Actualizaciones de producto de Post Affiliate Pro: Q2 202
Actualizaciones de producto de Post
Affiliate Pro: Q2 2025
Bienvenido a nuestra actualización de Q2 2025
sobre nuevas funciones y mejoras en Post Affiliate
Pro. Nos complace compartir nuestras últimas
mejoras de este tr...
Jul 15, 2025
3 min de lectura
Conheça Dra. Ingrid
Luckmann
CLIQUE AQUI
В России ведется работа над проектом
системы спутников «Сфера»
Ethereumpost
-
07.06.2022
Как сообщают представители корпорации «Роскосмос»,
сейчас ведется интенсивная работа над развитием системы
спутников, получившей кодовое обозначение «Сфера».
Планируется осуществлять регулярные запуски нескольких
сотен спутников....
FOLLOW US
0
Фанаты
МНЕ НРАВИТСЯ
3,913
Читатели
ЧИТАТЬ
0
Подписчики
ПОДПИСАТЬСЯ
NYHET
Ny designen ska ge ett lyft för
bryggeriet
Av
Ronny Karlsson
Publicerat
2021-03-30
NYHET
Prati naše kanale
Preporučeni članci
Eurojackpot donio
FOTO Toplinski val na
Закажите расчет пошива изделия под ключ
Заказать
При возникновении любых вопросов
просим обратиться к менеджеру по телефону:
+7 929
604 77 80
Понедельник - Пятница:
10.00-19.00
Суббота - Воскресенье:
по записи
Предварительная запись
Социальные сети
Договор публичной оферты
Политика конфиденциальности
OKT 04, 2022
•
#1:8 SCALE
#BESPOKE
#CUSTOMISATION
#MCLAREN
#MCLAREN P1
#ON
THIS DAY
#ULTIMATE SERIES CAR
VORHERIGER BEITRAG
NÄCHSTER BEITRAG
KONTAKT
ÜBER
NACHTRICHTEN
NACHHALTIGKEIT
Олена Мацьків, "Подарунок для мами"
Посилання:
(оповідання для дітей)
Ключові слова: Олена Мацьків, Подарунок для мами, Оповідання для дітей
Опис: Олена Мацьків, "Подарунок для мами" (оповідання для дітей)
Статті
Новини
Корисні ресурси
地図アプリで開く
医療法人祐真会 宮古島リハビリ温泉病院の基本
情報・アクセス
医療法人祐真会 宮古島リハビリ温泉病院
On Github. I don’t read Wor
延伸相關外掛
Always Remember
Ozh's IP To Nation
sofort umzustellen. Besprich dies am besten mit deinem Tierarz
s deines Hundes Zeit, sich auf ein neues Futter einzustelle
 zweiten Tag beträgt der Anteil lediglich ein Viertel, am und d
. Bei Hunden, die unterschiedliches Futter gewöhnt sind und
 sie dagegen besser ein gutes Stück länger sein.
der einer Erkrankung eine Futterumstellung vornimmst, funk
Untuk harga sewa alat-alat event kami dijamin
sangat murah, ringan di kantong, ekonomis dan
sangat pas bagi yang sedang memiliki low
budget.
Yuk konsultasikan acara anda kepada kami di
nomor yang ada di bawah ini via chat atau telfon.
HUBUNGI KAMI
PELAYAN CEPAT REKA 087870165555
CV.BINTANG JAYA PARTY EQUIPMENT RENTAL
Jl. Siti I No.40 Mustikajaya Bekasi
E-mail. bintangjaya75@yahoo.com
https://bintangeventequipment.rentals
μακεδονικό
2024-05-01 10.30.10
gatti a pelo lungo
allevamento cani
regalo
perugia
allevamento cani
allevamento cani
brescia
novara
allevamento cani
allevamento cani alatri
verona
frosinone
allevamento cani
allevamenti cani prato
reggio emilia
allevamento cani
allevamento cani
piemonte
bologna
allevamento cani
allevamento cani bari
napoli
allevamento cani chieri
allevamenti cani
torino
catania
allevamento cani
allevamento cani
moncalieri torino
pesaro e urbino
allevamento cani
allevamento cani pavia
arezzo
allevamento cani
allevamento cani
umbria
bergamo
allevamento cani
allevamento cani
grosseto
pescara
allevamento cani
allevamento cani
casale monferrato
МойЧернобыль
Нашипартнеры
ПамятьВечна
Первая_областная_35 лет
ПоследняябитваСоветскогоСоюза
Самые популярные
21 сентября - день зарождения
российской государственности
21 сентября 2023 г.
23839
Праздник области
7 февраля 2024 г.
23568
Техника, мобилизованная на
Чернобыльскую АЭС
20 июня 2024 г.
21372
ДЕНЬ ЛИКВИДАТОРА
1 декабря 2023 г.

□ □ □

What to do
Could you write out every entry above exactly as it appears?

Answer for the task
Actualizaciones de producto de Post Affiliate Pro: Q2 202
Actualizaciones de producto de Post
Affiliate Pro: Q2 2025
Bienvenido a nuestra actualización de Q2 2025
sobre nuevas funciones y mejoras en Post Affiliate
Pro. Nos complace compartir nuestras últimas
mejoras de este tr...
Jul 15, 2025
3 min de lectura
Conheça Dra. Ingrid
Luckmann
CLIQUE AQUI
В России ведется работа над проектом
системы спутников «Сфера»
Ethereumpost
-
07.06.2022
Как сообщают представители корпорации «Роскосмос»,
сейчас ведется интенсивная работа над развитием системы
спутников, получившей кодовое обозначение «Сфера».
Планируется осуществлять регулярные запуски нескольких
сотен спутников....
FOLLOW US
0
Фанаты
МНЕ НРАВИТСЯ
3,913
Читатели
ЧИТАТЬ
0
Подписчики
ПОДПИСАТЬСЯ
NYHET
Ny designen ska ge ett lyft för
bryggeriet
Av
Ronny Karlsson
Publicerat
2021-03-30
NYHET
Prati naše kanale
Preporučeni članci
Eurojackpot donio
FOTO Toplinski val na
Закажите расчет пошива изделия под ключ
Заказать
При возникновении любых вопросов
просим обратиться к менеджеру по телефону:
+7 929
604 77 80
Понедельник - Пятница:
10.00-19.00
Суббота - Воскресенье:
по записи
Предварительная запись
Социальные сети
Договор публичной оферты
Политика конфиденциальности
OKT 04, 2022
•
#1:8 SCALE
#BESPOKE
#CUSTOMISATION
#MCLAREN
#MCLAREN P1
#ON
THIS DAY
#ULTIMATE SERIES CAR
VORHERIGER BEITRAG
NÄCHSTER BEITRAG
KONTAKT
ÜBER
NACHTRICHTEN
NACHHALTIGKEIT
Олена Мацьків, "Подарунок для мами"
Посилання:
(оповідання для дітей)
Ключові слова: Олена Мацьків, Подарунок для мами, Оповідання для дітей
Опис: Олена Мацьків, "Подарунок для мами" (оповідання для дітей)
Статті
Новини
Корисні ресурси
地図アプリで開く
医療法人祐真会 宮古島リハビリ温泉病院の基本
情報・アクセス
医療法人祐真会 宮古島リハビリ温泉病院
On Github. I don’t read Wor
延伸相關外掛
Always Remember
Ozh's IP To Nation
sofort umzustellen. Besprich dies am besten mit deinem Tierarz
s deines Hundes Zeit, sich auf ein neues Futter einzustelle
 zweiten Tag beträgt der Anteil lediglich ein Viertel, am und d
. Bei Hunden, die unterschiedliches Futter gewöhnt sind und
 sie dagegen besser ein gutes Stück länger sein.
der einer Erkrankung eine Futterumstellung vornimmst, funk
Untuk harga sewa alat-alat event kami dijamin
sangat murah, ringan di kantong, ekonomis dan
sangat pas bagi yang sedang memiliki low
budget.
Yuk konsultasikan acara anda kepada kami di
nomor yang ada di bawah ini via chat atau telfon.
HUBUNGI KAMI
PELAYAN CEPAT REKA 087870165555
CV.BINTANG JAYA PARTY EQUIPMENT RENTAL
Jl. Siti I No.40 Mustikajaya Bekasi
E-mail. bintangjaya75@yahoo.com
https://bintangeventequipment.rentals
μακεδονικό
2024-05-01 10.30.10
gatti a pelo lungo
allevamento cani
regalo
perugia
allevamento cani
allevamento cani
brescia
novara
allevamento cani
allevamento cani alatri
verona
frosinone
allevamento cani
allevamenti cani prato
reggio emilia
allevamento cani
allevamento cani
piemonte
bologna
allevamento cani
allevamento cani bari
napoli
allevamento cani chieri
allevamenti cani
torino
catania
allevamento cani
allevamento cani
moncalieri torino
pesaro e urbino
allevamento cani
allevamento cani pavia
arezzo
allevamento cani
allevamento cani
umbria
bergamo
allevamento cani
allevamento cani
grosseto
pescara
allevamento cani
allevamento cani
casale monferrato
МойЧернобыль
Нашипартнеры
ПамятьВечна
Первая_областная_35 лет
ПоследняябитваСоветскогоСоюза
Самые популярные
21 сентября - день зарождения
российской государственности
21 сентября 2023 г.
23839
Праздник области
7 февраля 2024 г.
23568
Техника, мобилизованная на
Чернобыльскую АЭС
20 июня 2024 г.
21372
ДЕНЬ ЛИКВИДАТОРА
1 декабря 2023 г.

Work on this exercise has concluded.